◆ **Yapılacak iş**
Hanri Benazus söyleşisinde ay adıyla birlikte geçen bütün tarihleri metindeki yazılışlarıyla sıralayın.

◆ **Belge**

● ● ● ● ●

Hanri Benazus: “Son liman Atatürk!”

Kuruluşundan bu yana yolunu Atatürk ilke ve devrimleri ile aydınlatan Irmak okulları, Cumhuriyet’imizin 92. yıldönümü ve Atatürk’ün ölümünün 77. yılı anısına, 2-6 Kasım 2015 tarihileri arasında Hanri Benazus “Çağdaş Atatürk Sergisi” ile Cumhuriyet’in değerlerine, Atatürk ilke ve devrimlerine sahip çıkmanın önemini vurguladı.

Kadıköy Life Dergisi olarak, Atatürk hakkında yazdığı kitaplar ve fotoğraf koleksiyonu ile tanınan Hanri Benazus ve değerli eşi yazar Sevgi Tanrısever ile Irmak Okulları’nda söyleşi gerçekleştirdik. Sevgi Tanrısever, yazmış olduğu 70 kitap ile çocukların hayal dünyasını güçlendirerek sevgi dolu bir neslin yetişmesine emek harcıyor.

“Düşler Ülkesinden Çocuklara Masallar” isimli kitabı, çocuklar için tavsiye edilen kitaplar listesinde gösteriliyor. Tanrısever ayrıca, Atatürk’ü çocuklara içten ve samimi bir dille yazdığı kitaplarda anlatıyor. Aralık 2015 tarihinde yayınlanacak “Atatürk’ün Hayali Türkiye” kitabı için ise heyecanlı bekleyişi sürüyor.

85 yaşında, hayat deneyimini yazılara dökmüş, Atatürk’ü yakından tanımış ve Atatürk’e ait binlerce fotoğrafa sahip çok değerli yazar Hanri Benazus, dergimiz için sorularımızı yanıtladı…

Hanri Bey, Atatürk ile ilk tanışmanız nasıl gerçekleşti?

Ben 7,5 yaşındayken 9 Ekim 1937 tarihinde Atatürk, Aydın’ın Ortaklar Köyü’ne gelmişti. Karşılama heyeti için babam seçilmişti. Babamı zor da olsa ikna ederek ben de karşılama heyeti ile birlikte gittim. Atatürk’ün treni geldiğinde tüm köylüler kendisini karşıladı. Atatürk köylülerle sohbet ederken, ben de babamın yanından kaçarak Atatürk’ün yanına koştum. Kendisi benim saçlarımı okşadı. Sonra konuşması bitince elimden tutup beni trene bindirdi.  Karşılıklı oturduk. Kendisine rakı ve beyaz leblebi servisi yapıldı. Atatürk, gizli içmeyi sevmezdi. Trenin camını açıp köylüler ile şerefe yaparak rakısını içiyordu. Ben de bu arada leblebilerini yemişim. Atatürk tekrar leblebi söyledi. Onları da alıp cebime koymuştum. Farkına vardığım en büyük olay, Atatürk’ün yoğun çocuk sevgisiydi. O’nu hayatta tutan ve bağlayan da çocuklardı. Benim için en büyük olay, Atatürk adımı sorduğunda gerçekleşti.  Bana, “Neden Hanri?” diye sormadı. Benim o gün Türklüğümü tescil etti.

● ● ● ● ●

◆ **Satır kümesi**
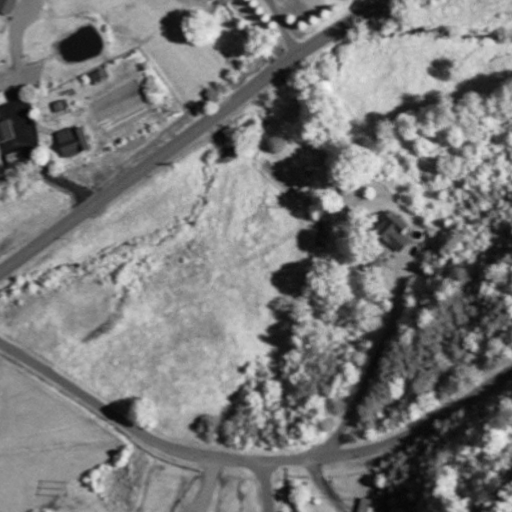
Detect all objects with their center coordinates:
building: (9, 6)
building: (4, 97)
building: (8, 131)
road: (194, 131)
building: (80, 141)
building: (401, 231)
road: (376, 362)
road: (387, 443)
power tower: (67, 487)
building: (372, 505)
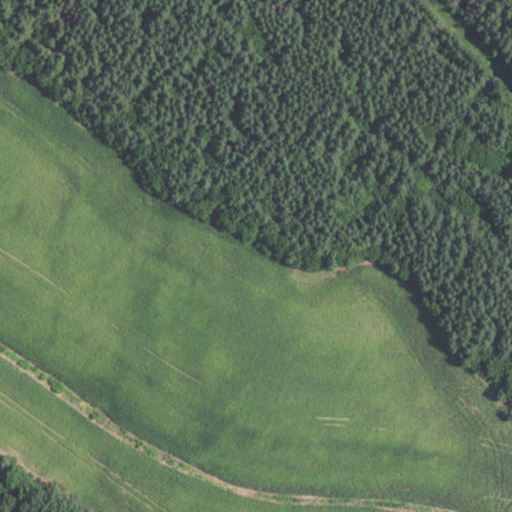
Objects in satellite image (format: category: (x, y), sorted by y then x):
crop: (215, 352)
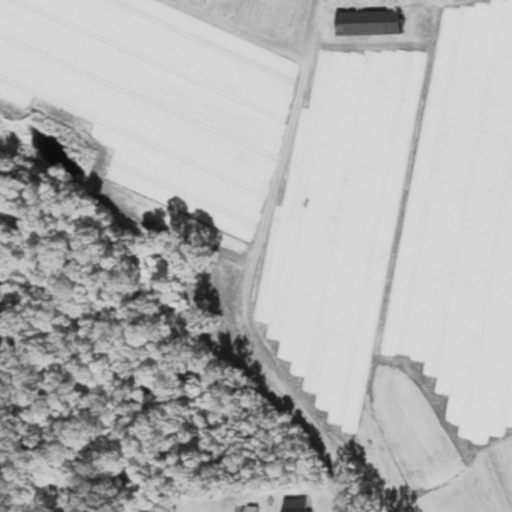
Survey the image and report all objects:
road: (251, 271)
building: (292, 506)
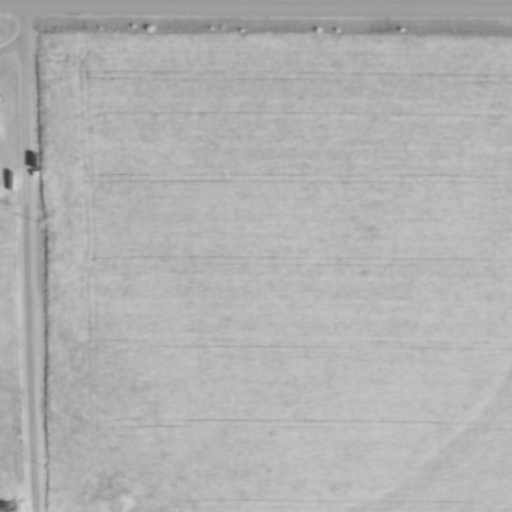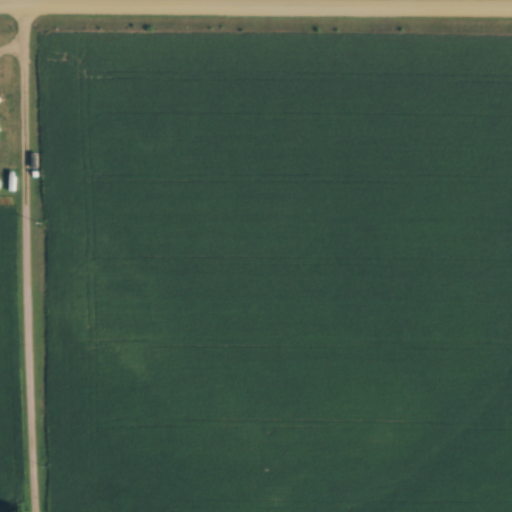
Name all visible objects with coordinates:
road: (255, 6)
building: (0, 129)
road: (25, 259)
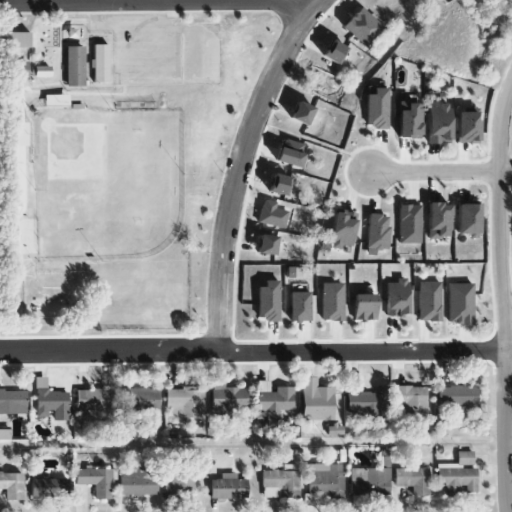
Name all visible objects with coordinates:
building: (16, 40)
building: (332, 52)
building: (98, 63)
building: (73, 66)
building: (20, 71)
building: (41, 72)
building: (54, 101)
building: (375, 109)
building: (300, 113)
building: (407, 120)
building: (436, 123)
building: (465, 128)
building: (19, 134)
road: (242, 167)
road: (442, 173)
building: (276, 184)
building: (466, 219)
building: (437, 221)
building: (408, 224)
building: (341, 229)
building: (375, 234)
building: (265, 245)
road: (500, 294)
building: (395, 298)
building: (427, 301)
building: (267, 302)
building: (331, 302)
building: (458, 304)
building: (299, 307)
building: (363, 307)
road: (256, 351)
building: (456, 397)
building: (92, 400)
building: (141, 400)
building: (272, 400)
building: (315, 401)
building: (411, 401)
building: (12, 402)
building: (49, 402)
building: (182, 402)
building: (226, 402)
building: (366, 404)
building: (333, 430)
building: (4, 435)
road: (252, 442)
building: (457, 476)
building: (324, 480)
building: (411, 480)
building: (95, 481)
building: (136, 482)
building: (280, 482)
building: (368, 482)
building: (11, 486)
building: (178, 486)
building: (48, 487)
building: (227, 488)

● ● ● ● ●

◆ **Cevap**
2-6 Kasım 2015
Aralık 2015
9 Ekim 1937